これまで存在してきたロボットのほとんどは産業用のものでした。我々が行っているのは、それを家庭用にするための研究です。家庭に持ち込むためには、人間のように感情を持ったロボットである必要があります。ですが、現状では人間の感情がどのように発生しているのか、そのメカニズムは分かっていません。それを脳科学的に解明するのは難しいのですが、私たちはビッグデータを駆使し、工学的なアプローチで人間の感情を計算しています。それにより、ロボットのIQ(知能)とEQ(感情・心)を作り出し、対面する人間の感情認知、ロボット自身の感情創生が可能となるのです。将来的には、人間のようにコミュニケーションがとれる介護ロボットや学習支援ロボットなど、みなさんの身近なところで私たちの研究の成果が活かされるはずです。これまで産業用のただのツール(道具)だったロボットが、みなさんのパートナーになる時代がもうすぐやってきます。

■ワークステーションはどのような用途に使っていますか?

ビッグデータから人間の感情を解析するには言うまでもなく膨大な量の計算が必要になってきます。深層学習や大規模なニュートラルネットワークの学習における計算は普通のコンピューターでは難しいため、そのような計算やロボットの制御にワークステーションを使用しています。その上で重要視するスペックは計算速度と並列計算能力です。ワークステーションではいくつもの計算を同時にできるので、普通のコンピューターなら1週間かかるような計算を10数分程度で行えるようになりました。研究室のネットワーク内であれば別の部屋にいても個人のパソコンからワークステーションにアクセスできるので、とても便利です。おかげで研究の効率が飛躍的に上がりましたね。

■弊社の製品を購入いただく決め手となったのは何でしょうか?

普段からアプライドさんで様々な製品を購入していますが、製品の信頼性はもちろん、見積もりから納品までの早さ、問題発生時の迅速な修理対応が決め手となっています。特に研究者にとってはトラブル時の対応の早さは重要なんですよ。研究スピードの向上を求めて製品を導入しているわけですから、マシントラブルで長時間研究が止まってしまうと意味がないんですね。その点、アプライドさんはメール対応も早いですし、困ったときにはすぐに訪問してくれます。そのような購入後のフォロー体制にはとても満足しています。

■今後弊社の製品に求めることは何でしょうか?

僕は大きなデータを扱う研究を行なっているので、大きな容量と処理スピードの速さを重視しています。
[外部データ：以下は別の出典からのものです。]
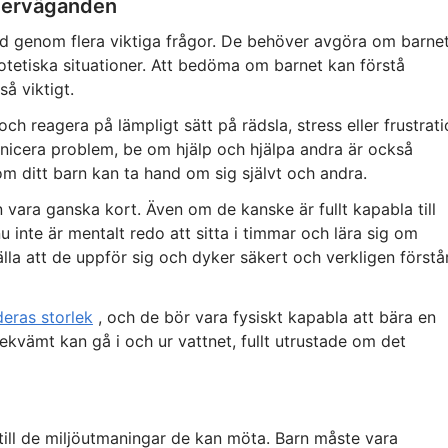
överväganden
genom flera viktiga frågor. De behöver avgöra om barne
ypotetiska situationer. Att bedöma om barnet kan förstå
å viktigt.
h reagera på lämpligt sätt på rädsla, stress eller frustrat
icera problem, be om hjälp och hjälpa andra är också
r om ditt barn kan ta hand om sig självt och andra.
ara ganska kort. Även om de kanske är fullt kapabla till
 inte är mentalt redo att sitta i timmar och lära sig om
la att de uppför sig och dyker säkert och verkligen förstå
deras storlek
, och de bör vara fysiskt kapabla att bära en
bekvämt kan gå i och ur vattnet, fullt utrustade om det
ill de miljöutmaningar de kan möta. Barn måste vara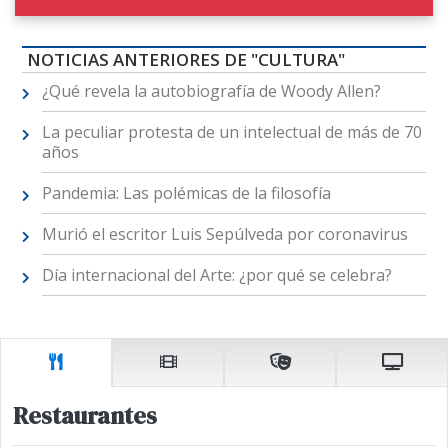
NOTICIAS ANTERIORES DE "CULTURA"
¿Qué revela la autobiografía de Woody Allen?
La peculiar protesta de un intelectual de más de 70
años
Pandemia: Las polémicas de la filosofía
Murió el escritor Luis Sepúlveda por coronavirus
Día internacional del Arte: ¿por qué se celebra?
Restaurantes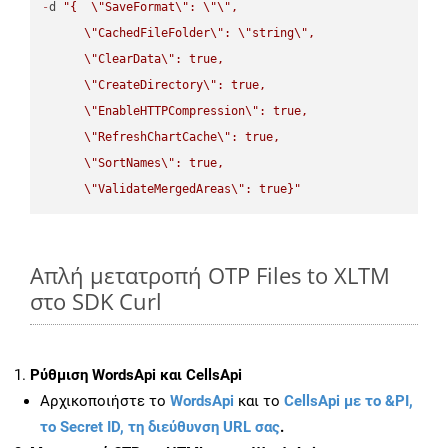
-
d 
"{  
\"
SaveFormat
\"
: 
\"
\"
,

\"
CachedFileFolder
\"
: 
\"
string
\"
,

\"
ClearData
\"
: true,  

\"
CreateDirectory
\"
: true,  

\"
EnableHTTPCompression
\"
: true,  

\"
RefreshChartCache
\"
: true,  

\"
SortNames
\"
: true,  

\"
ValidateMergedAreas
\"
: true}"
Απλή μετατροπή OTP Files to XLTM
στο SDK Curl
Ρύθμιση WordsApi και CellsApi
Αρχικοποιήστε το
WordsApi
και το
CellsApi με το &PI,
το Secret ID, τη διεύθυνση URL σας
.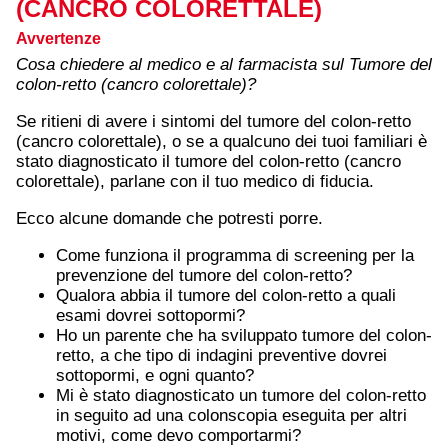
(CANCRO COLORETTALE)
Avvertenze
Cosa chiedere al medico e al farmacista sul Tumore del
colon-retto (cancro colorettale)?
Se ritieni di avere i sintomi del tumore del colon-retto
(cancro colorettale), o se a qualcuno dei tuoi familiari è
stato diagnosticato il tumore del colon-retto (cancro
colorettale), parlane con il tuo medico di fiducia.
Ecco alcune domande che potresti porre.
Come funziona il programma di screening per la
prevenzione del tumore del colon-retto?
Qualora abbia il tumore del colon-retto a quali
esami dovrei sottopormi?
Ho un parente che ha sviluppato tumore del colon-
retto, a che tipo di indagini preventive dovrei
sottopormi, e ogni quanto?
Mi è stato diagnosticato un tumore del colon-retto
in seguito ad una colonscopia eseguita per altri
motivi, come devo comportarmi?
今、僕が働いている場所は大学だから大規模なサーバーを使えるけれど、今後、企業がビジネスの運用に取り入れることを考えると、コンパクトな大きさで、かつ、電力と価格があまりかからないものがあるといいなと考えています。
また、今後ビッグデータを使ってビジネスをしていこうとするなら、サーバーの規模や計算機のレベルや内容、アプリケーションの構成など基準を設ける必要が出てくるので、そのあたりを明確化したら、さらに需要が広がっていくのではないかと思います。